Hacker News new | ask | show | jobs
by caw 4702 days ago
Megacorp sysadmin here - we do on-call for weekly rotations, though technically anyone can get woken up for the service they own. Weekly is easy to schedule, and it lets our boss know who the contact is for the week (since the schedule is on the wiki).

Never page if it's not an absolute dire emergency. One server out of a cluster - Next Business Day. Failed disk - NBD, unless you're out of hot spares.

As much of your work as possible should be automated to fix it without you having to touch anything. Service down? Try restarting it. Still down? Maybe then consider an email or page.

Other stuff

+Monthly or quarterly sync up meetings between all pager people. Doubly so during super critical times for the business to ensure stability.

+Single email list/PDL for the on-call (+ manager) so they can communicate about issues, as well as be cc'd on vendor support tickets (helps with hand offs)

+FAQ for your services so you don't have to wake the DBA or web admin until you know it's really hosed.
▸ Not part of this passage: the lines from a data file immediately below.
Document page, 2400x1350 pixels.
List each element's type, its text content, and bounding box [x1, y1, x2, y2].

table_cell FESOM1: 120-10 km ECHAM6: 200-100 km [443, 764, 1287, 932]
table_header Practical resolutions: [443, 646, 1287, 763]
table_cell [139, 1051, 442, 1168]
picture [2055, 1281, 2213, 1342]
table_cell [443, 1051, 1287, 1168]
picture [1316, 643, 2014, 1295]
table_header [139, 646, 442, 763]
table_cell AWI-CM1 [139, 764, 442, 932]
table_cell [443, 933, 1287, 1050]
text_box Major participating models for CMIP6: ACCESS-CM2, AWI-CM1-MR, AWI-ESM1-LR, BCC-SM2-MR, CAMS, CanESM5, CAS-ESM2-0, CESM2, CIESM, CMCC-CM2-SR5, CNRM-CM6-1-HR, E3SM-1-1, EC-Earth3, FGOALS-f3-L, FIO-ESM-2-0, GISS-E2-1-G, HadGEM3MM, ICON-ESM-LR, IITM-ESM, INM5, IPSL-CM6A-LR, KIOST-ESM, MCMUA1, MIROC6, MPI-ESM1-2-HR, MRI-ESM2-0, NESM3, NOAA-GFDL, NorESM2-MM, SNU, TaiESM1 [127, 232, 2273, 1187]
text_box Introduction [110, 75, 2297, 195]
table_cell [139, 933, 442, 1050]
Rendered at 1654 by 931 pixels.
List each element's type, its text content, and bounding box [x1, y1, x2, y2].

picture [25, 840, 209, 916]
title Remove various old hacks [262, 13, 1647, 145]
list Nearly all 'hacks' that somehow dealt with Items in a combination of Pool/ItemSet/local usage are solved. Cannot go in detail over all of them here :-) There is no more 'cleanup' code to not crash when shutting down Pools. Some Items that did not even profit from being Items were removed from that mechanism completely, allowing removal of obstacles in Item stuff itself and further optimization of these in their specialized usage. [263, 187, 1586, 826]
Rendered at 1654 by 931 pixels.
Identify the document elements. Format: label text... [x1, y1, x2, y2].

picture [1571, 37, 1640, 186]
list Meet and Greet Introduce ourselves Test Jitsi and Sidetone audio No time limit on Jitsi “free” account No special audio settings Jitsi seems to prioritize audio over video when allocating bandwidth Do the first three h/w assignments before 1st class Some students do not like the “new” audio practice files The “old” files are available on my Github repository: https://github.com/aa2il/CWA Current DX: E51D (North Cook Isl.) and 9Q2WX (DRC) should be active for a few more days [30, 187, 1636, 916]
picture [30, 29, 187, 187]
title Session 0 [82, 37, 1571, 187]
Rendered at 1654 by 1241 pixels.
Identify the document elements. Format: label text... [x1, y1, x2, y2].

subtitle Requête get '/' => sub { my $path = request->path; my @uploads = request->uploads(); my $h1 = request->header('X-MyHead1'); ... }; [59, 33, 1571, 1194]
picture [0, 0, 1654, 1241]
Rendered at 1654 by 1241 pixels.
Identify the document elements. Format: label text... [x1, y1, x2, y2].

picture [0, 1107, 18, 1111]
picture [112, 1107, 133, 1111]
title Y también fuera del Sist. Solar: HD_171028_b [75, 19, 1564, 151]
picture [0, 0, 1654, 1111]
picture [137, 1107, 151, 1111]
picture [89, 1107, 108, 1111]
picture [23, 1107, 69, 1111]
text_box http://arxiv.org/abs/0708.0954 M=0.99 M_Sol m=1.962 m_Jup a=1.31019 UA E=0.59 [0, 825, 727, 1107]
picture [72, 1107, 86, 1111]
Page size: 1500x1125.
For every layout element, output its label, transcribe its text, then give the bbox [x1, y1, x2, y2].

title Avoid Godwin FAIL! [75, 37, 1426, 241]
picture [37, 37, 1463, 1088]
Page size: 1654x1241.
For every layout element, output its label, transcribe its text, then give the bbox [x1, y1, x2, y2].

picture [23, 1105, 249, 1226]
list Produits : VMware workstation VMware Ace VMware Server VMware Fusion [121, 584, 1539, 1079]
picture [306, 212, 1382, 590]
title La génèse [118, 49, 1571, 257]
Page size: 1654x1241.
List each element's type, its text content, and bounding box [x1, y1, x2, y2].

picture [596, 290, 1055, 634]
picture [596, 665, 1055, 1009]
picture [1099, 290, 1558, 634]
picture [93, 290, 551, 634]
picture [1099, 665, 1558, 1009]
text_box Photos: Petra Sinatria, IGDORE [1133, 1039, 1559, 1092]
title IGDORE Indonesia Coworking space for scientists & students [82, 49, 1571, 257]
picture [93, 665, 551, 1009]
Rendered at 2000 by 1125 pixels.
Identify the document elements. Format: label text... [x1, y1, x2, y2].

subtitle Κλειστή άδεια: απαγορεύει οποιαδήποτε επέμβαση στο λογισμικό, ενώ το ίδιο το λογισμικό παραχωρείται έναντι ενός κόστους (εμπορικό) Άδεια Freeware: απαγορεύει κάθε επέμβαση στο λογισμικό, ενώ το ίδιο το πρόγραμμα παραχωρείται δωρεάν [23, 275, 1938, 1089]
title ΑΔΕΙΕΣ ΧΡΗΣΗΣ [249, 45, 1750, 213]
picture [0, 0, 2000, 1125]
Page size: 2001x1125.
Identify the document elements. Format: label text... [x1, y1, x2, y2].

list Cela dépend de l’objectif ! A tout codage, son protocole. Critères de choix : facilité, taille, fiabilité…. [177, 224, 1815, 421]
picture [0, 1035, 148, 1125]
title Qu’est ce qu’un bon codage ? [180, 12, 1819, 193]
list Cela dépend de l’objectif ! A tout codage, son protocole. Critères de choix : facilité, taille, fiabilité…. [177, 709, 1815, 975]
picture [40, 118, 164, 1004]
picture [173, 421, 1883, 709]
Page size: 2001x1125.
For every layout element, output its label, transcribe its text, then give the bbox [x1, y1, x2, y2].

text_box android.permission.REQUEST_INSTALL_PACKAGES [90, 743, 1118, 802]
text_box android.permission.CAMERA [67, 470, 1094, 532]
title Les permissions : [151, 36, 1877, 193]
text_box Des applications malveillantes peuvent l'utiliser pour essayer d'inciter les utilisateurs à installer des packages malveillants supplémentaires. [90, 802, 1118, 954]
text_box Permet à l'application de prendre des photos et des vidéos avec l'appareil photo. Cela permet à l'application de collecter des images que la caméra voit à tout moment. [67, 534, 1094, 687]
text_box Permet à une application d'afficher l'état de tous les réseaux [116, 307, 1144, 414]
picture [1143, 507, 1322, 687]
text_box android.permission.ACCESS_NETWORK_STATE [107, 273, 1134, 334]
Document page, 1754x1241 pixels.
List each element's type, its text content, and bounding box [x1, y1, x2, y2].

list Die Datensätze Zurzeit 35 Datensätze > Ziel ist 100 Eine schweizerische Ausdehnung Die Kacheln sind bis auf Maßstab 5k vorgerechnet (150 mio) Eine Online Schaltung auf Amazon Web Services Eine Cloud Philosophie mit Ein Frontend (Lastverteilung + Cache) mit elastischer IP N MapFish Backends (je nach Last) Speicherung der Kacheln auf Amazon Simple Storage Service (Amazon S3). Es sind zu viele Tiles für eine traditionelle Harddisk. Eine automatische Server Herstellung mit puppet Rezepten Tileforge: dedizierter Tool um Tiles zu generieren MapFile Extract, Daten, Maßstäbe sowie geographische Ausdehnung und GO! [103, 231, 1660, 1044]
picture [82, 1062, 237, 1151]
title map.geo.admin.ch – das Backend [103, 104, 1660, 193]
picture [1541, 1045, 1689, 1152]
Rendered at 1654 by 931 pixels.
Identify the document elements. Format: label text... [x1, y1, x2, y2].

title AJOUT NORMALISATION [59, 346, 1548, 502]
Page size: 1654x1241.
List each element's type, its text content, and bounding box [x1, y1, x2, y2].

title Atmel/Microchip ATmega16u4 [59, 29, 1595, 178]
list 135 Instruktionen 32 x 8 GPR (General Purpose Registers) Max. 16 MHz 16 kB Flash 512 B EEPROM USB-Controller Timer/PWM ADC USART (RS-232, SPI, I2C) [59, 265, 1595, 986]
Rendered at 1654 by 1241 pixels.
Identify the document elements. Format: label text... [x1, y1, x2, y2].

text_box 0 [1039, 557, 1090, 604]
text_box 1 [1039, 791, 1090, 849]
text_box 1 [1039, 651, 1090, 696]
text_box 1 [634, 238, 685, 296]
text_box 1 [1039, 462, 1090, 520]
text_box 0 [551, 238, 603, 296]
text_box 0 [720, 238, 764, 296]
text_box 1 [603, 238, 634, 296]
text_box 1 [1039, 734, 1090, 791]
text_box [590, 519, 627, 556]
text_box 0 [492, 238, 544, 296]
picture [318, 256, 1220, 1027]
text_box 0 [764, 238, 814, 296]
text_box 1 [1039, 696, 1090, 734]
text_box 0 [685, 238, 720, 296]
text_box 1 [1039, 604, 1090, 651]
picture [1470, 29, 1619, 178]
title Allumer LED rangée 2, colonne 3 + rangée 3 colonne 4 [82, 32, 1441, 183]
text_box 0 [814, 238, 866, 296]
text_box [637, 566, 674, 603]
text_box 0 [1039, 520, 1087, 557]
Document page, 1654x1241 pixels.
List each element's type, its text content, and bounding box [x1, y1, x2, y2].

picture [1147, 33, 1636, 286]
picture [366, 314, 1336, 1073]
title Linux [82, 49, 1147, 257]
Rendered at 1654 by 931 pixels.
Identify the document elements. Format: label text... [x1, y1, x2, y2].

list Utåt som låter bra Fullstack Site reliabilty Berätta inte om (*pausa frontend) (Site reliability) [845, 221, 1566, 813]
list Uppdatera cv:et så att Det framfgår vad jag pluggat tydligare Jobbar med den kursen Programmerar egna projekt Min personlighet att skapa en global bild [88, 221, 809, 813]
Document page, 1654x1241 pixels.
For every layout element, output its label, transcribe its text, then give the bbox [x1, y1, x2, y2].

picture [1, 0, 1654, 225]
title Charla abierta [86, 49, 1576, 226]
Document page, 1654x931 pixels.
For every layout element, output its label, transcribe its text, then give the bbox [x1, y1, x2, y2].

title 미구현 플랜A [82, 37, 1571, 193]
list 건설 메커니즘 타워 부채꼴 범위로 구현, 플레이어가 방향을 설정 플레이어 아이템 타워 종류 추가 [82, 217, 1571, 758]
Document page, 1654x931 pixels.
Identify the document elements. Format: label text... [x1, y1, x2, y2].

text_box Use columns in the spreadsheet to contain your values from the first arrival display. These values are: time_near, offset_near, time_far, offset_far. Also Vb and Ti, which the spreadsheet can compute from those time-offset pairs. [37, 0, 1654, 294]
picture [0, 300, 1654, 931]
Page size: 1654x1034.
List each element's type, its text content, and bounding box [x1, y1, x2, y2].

+(Sounds silly, but bears mentioning) During pager hand-off, last week's guy and this week's guy should talk about what happened and if there's anything they should know

1 comments

"During pager hand-off, last week's guy and this week's guy should talk about what happened and if there's anything they should know"

Agreed, we were thinking of doing week long rotations (Tuesday - Tuesday) with a "hand off conversation" happening on Tuesdays.

Tuesday does solve the 3 day weekend problem. What do you do if Monday is a holiday? Trade on Monday morning and meet up outside of work, or just hold it till Tuesday. Most of the time we just hold it.

The reason for this discussion is because up until a certain seniority level, you get "hazard pay" for carrying the pager. You get paid 1 hour for every so many you're on call. A weekend/holiday is 24 hours instead of 8 on the day your receive it or 16 on a weekday.

You should also cover rules for holding the pager. Ours include no alcohol, and no more than 1 hour away from the site (certain emergencies may require on-site visits). You also need to respond within 20 minutes, otherwise it gets escalated, or in certain larger locations, sent to the backup on-call person.